Depoi de 12 batalhas, foram pra final Mr. PAC da ZN, Vydau e Catu, única mulher que participou da batalha. Sua filha, inclusive, foi quem puxou o grito de guerra das batalhas finais: “Vou chamar dois MCs pra cair no bangue bangue. O Pac’Stão quer o que?”.
O grande vencedor da noite foi Mr. PAC, o Patrick Nascimento, morador de Manguinhos. Ele lembra que acompanha a batalha desde 2012, quando ainda era chamada de Roda Cultural de Manguinhos e acontecia em frente à UPA. O seu nome artístico, inclusive, é um cruzamento do local onde começou e de sua trajetória no funk, que tinha como referência Mr. Catra.
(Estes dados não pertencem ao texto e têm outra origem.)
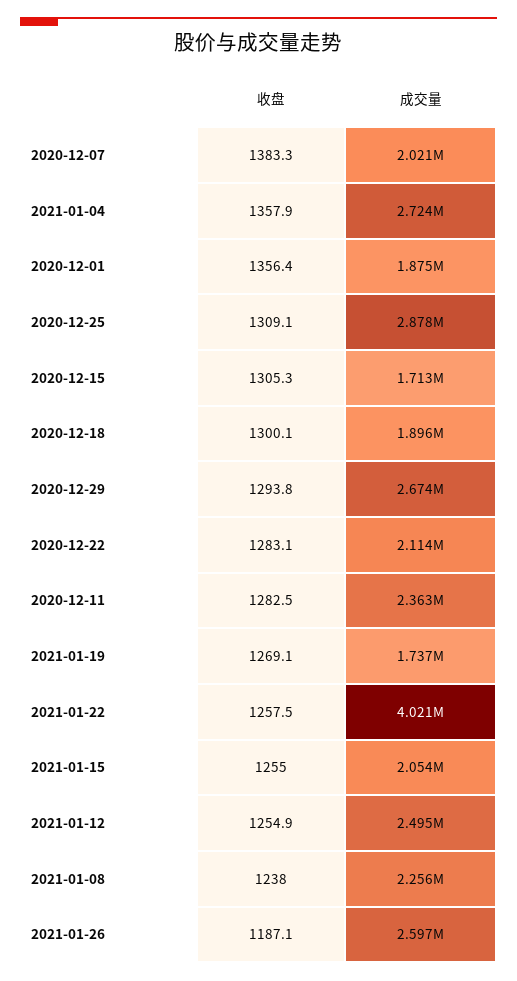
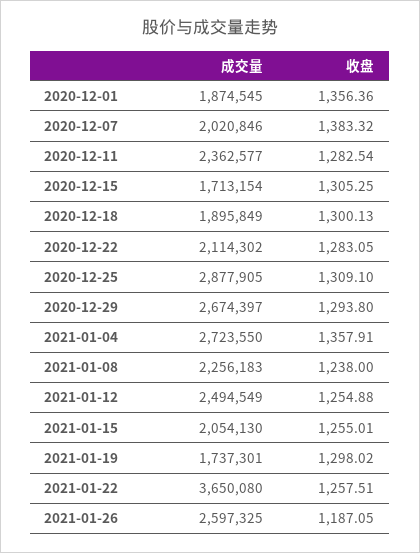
收盘, 2021-01-19: 1269.1 -> 1298.02
成交量, 2021-01-22: 4021000 -> 3650080

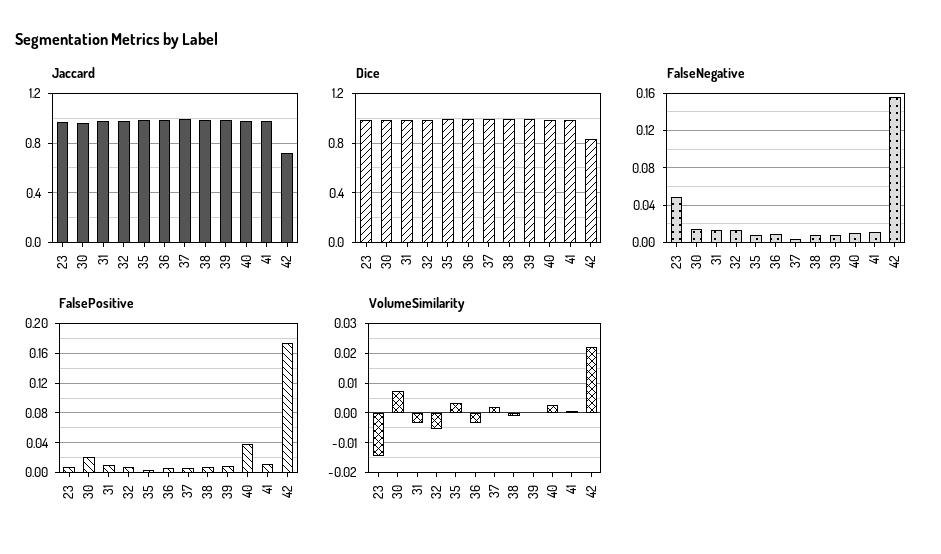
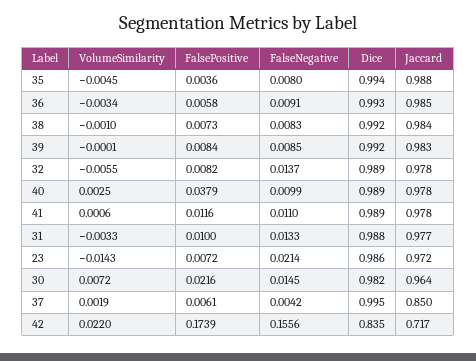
Jaccard, 37: 1 -> 0.85
FalseNegative, 23: 0.05 -> 0.0214
VolumeSimilarity, 35: 0.0025 -> -0.0045

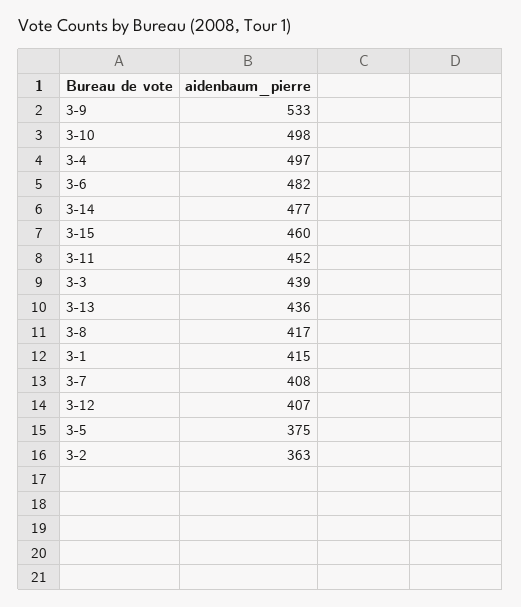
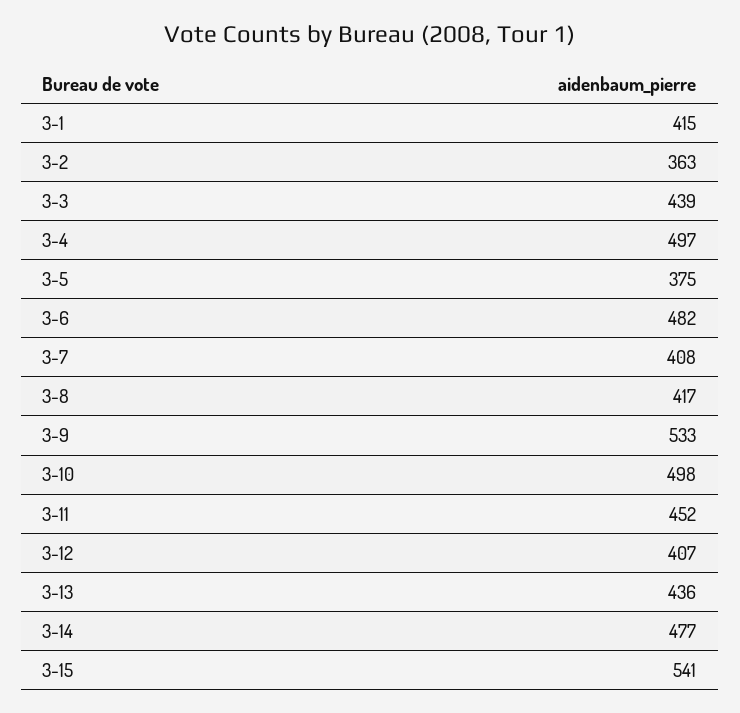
3-15: 460 -> 541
Nos intervalos e após as batalhas, a comemoração ainda contou com DJs e com a participação da cantora Azzy, do Angola e do DJ 2T do Arrocha, do Baile da Colômbia. À semelhança do Baile da Colômbia, que acontece no Lins, a região também tem o seu baile “internacional”, o Baile de Paris, que acontece no Jacaré. Essa tendência recente de renomear os bailes pode ser explicada como uma tentativa de reduzir o estigma que envolvem os bailes funk. Os nomes escolhidos, que vão de Califórnia a Dubai, contrastam-se fortemente com a imagem evocada pelo Paquistão.
A cantora Azzy ainda convidou, durante o seu show, artistas de rua que ela conheceu fazendo suas performances no transporte público: o Dorgo DJ, do Instituto Enraizados, em Morro Agudo (Nova Iguaçu) e representantes do Slam Nós da Rua e do Conexão Favela & Arte.
As comemorações contaram também com um grafite feita pela Maria, cria de Manguinhos e filha do também grafiteiro Toquinho.